▶ **WORK TO COMPLETE**:
1) Decide whether each statement, (a), (b) and (c), agrees with the travel blog post below. Answer yes or no for each, and quote the words from the post that settle it.
(a) The writer earned a computer science degree at RMIT.
(b) The writer's parents are no longer together.
(c) The writer expected plenty of people to read the blog.
2) Continue the travel blog post below from its last sentence.

So I have been on the road awhile now (blogs are inevitably published a month or two behind) and I am getting a surprising amount of messages and comments about each one. I didn’t think anyone would actually read them! It’s awesome to get feedback and I’m so glad you’re enjoying my haphazard adventures but here’s the thing, lots of people start their messages something along the lines of “wow you’re so brave, I could never do anything like that”. I felt I had to write something just to say no, no, no, I’m not brave, I’m not special I didn’t even really choose to do this, it just kinda happened and if it can happen to me it can happen to any of you. So I wanted to write a bit about how I ended up traveling so you can understand how not-exceptional my choices really were and that you can do this too if you want. I’m not brave at all, I’m just an ordinary girl, I’m just Amy!

Amy - the formative years

I’m just your average Melbourne girl, born and raised in Mooroolbark, East Melbourne. I have loving parents that are, by some miracle, still together. I was essentially a typical Australian kid, I did a Bachelors of computer science at RMIT and though a few too many parties took their toll on my grades, I graduated by the skin of my teeth. I worked, I studied, I decorated my crappy little flat, content that I was succeeding as an adult human. It wasn’t until my actual graduation months after I had taken my last exam that I realised that there was nothing in my life that I had really chosen.

▶ **DATA UNDER STUDY**:
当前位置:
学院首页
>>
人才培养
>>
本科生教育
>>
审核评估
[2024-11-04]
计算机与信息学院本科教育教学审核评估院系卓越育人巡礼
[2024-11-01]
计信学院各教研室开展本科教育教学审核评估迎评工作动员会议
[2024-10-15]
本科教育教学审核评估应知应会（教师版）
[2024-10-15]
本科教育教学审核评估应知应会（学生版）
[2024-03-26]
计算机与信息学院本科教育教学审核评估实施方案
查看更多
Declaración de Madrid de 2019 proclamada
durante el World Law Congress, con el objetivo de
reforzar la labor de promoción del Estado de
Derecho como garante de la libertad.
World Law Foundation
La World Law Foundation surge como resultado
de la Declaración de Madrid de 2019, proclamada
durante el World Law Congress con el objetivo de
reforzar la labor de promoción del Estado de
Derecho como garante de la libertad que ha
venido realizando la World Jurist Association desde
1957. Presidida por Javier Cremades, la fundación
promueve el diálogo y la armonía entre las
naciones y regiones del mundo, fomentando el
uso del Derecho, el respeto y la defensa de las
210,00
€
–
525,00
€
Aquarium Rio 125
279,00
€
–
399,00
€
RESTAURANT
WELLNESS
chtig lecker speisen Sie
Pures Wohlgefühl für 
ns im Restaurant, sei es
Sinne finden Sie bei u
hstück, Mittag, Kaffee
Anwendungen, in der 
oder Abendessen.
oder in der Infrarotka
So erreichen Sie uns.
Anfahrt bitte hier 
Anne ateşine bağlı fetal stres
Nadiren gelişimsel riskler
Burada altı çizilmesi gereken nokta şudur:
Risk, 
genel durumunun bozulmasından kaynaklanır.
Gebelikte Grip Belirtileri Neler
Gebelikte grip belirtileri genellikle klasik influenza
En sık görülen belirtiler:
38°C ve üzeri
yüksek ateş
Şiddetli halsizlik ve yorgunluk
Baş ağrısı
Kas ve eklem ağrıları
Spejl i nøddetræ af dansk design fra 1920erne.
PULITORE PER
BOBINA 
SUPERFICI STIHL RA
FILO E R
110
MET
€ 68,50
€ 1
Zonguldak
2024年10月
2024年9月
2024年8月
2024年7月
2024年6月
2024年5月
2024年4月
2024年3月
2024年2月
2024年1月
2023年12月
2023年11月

▶ **ANSWERS TO EACH TASK**:
1)
(a) Yes: "I did a Bachelors of computer science at RMIT"
(b) No: "I have loving parents that are, by some miracle, still together."
(c) No: "I didn’t think anyone would actually read them!"

2)
The moment of truth

At my graduation dinner my father, who works at a big Melbourne IT firm called Intellplus, announced that his company had an internship in data base administration opening up and I could start in two weeks. He didn’t ask if I wanted the job, just said finally I could get out of that crappy retail job and work in my industry. My industry? I went from elated in my black cap and gown to defeated in about 20 seconds. My industry? I could see my future laid out working up through the IT ranks, fighting for promotion, finding a nice guy and commuting from our house in the suburbs to sit in front of a computer all day. And just like that I realized I didn’t even like IT! I felt trapped, like everything I had ever achieved was just following through my parent’s hopes and dreams for me. I didn’t want a career in IT, a husband and family, a whole life of being told what to do.

This realisation laid me out flat. What could I do? I didn’t want to disappoint my folks but I just couldn’t go along like this was all ok. Later that night cruising the internet in a despondent funk, I came across a travel blog illustrated with pictures of exotic locations all over the world and I knew I had found my out. I would spend 6 months travelling and “finding myself”. It was an acceptable thing to do after graduation and I knew it would buy me some time to come up with a plan. Of course my Dad didn’t think it was acceptable at all! How could I turn down a job with a chance to kick start my career on a whim? How could I risk my life on some crazy holiday in a foreign country? I could see he was disappointed that I would even consider it; he thought I was just being flighty and I would get over it and learn to enjoy the job. The more certain he got that this was a flight of fancy, the more I realised I had to escape. To go far away and discover who I was, who I wanted to be without the constant subtle pressures of my friends and family.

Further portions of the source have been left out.